The Zúñiga chart includes a crude depiction of the bay’s major rivers as well as three rivers in present-day North Carolina. It also lists the names and locations of sixty-eight Indian villages, identifies the location of Jamestown and James Fort, and depicts the route that Smith traveled after he was captured by Opechancanough in December 1607. Of special significance, the drawing of the fort is the only known sketch of the structure. The drawing depicts a three-sided configuration with circles at each corner, which the archaeologist William M. Kelso has argued are circular bulwarks, or walled fortifications. An X in the center of the triangle is thought to indicate the location of a church. What at first glance appears to be a flag on a pole protrudes from the north side of the structure. Kelso has written that the pole represents a single, north-running palisade, while the flag is a rectangular enclosure of some kind.
The map includes several legends or annotations that reflect the English colonists’ priorities as dictated by the Crown and the Virginia Company of London: locating gold, the survivors of the so-called Lost Colony at Roanoke, and a passage to the South Sea. On the left side of the map, at Pakranick on the Neuse River, is written, “here remayneth 4 men clothes to came fro roonock to oconohowan,” while another annotation, near the head of the James River, reads, “here the salt water beatethe into the rier amonts these rocks being the south sea.” A note at the head of the Rappahannock River reads, “Pocoughtawonauck. A Salvage people Dwelling upon this seay beyond this mayne that eate the men and women.” Additional notes indicating distances and travel times to various Indian villages are included on the left side and at the top of the map. Many of the names on the chart differ from those on earlier maps of Virginia and North Carolina drawn by John White and Theodor de Bry, but are found in contemporary reports of the early Jamestown settlement.
The map does contain inaccuracies, not least of which is the implication that the Potomac River leads to the Pacific Ocean.
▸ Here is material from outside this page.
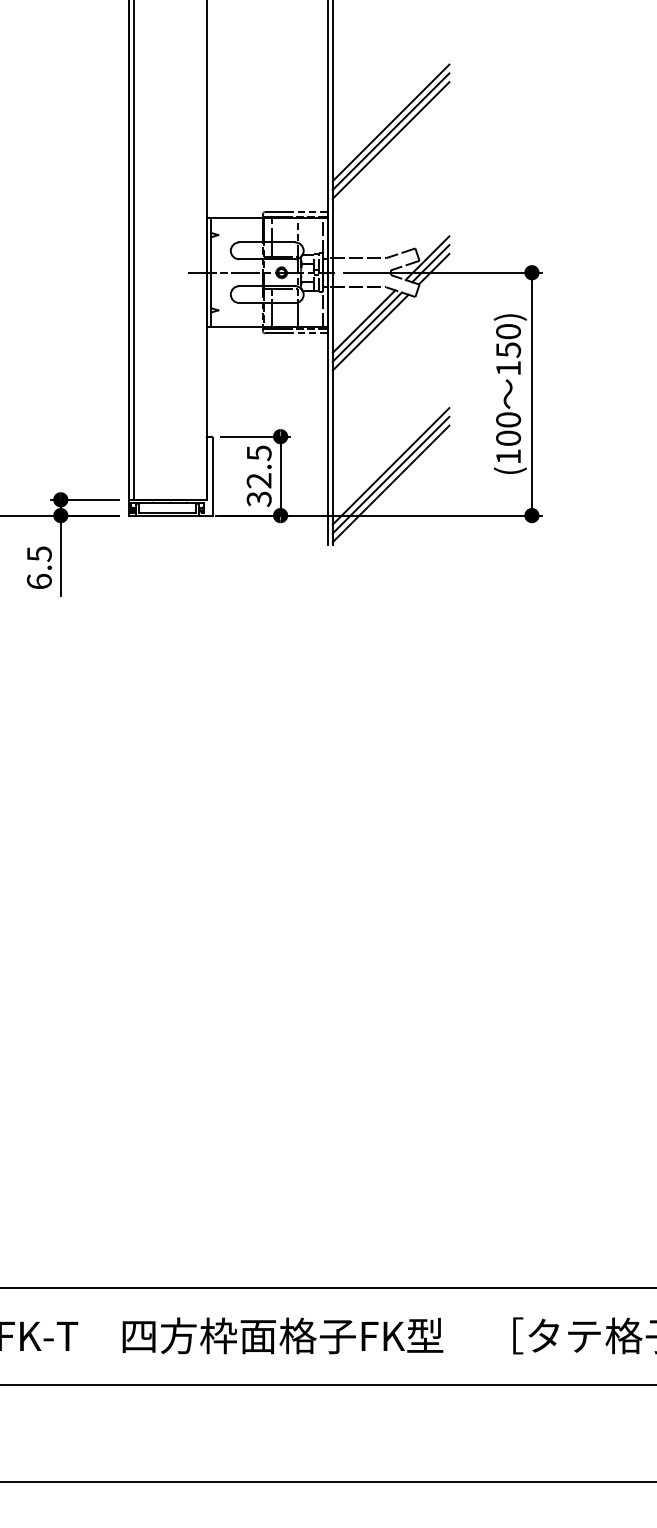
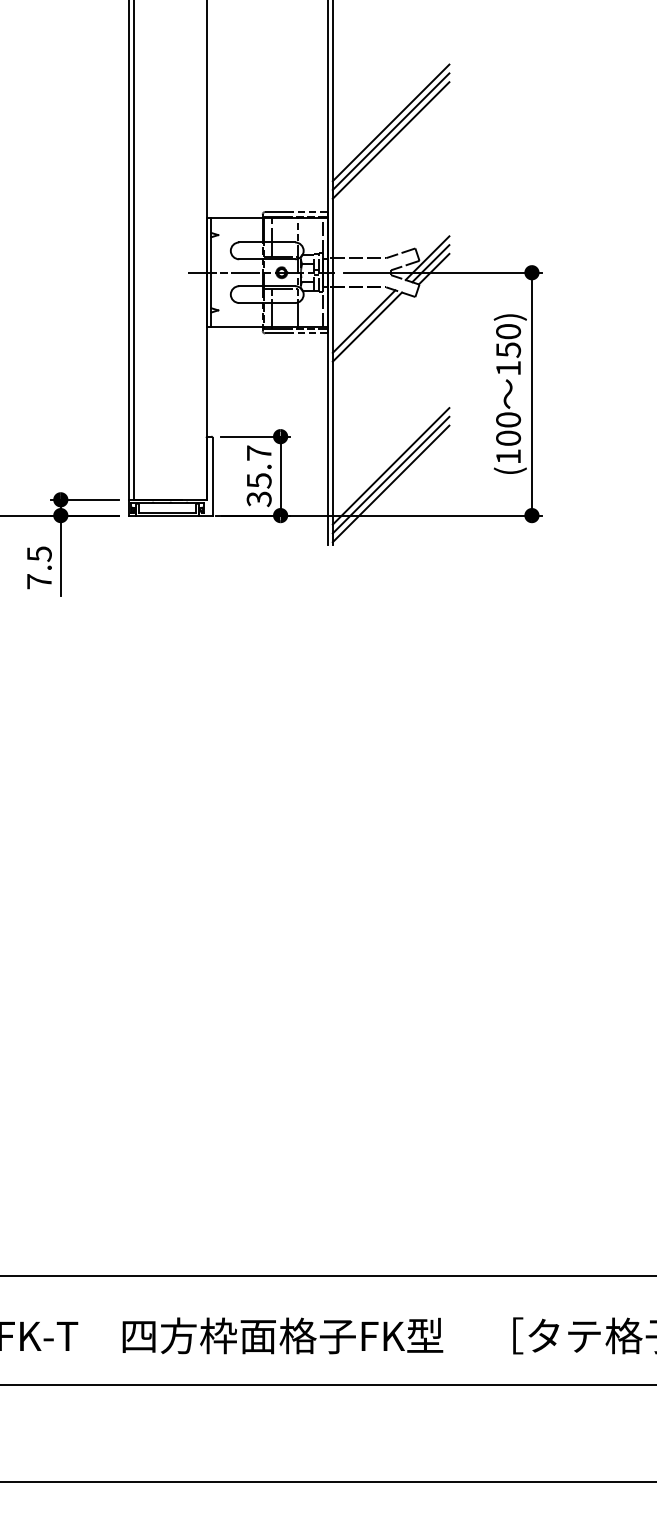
line at (370, 332): present -> none
text at (258, 466): 32.5 -> 35.7
text at (39, 581): 6.5 -> 7.5
line at (327, 1287) position: (327, 1287) -> (327, 1275)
The Chesapeake Bay sweeps erroneously to the left, perhaps, as speculated by scholars John Hebert and Philip L. Barbour, because the chart confuses the Potomac River and the Chesapeake Bay. Other inaccuracies are likely the result of Smith’s limited knowledge of the local language and, perhaps, native Indians’ unfamiliarity with portions of upper Tidewater Virginia.
The chart was deposited in royal archives in Simancas in the province of Valladolid, Spain. It remained there in obscurity until late in the nineteenth century, when the historian Alexander Brown, there to research his book Genesis of the United States (1890), discovered it. Still housed at the Archivo General de Simancas today, the Zúñiga chart is written on four sheets of paper adhered together and measures roughly seventy-five by fifty-six centimeters.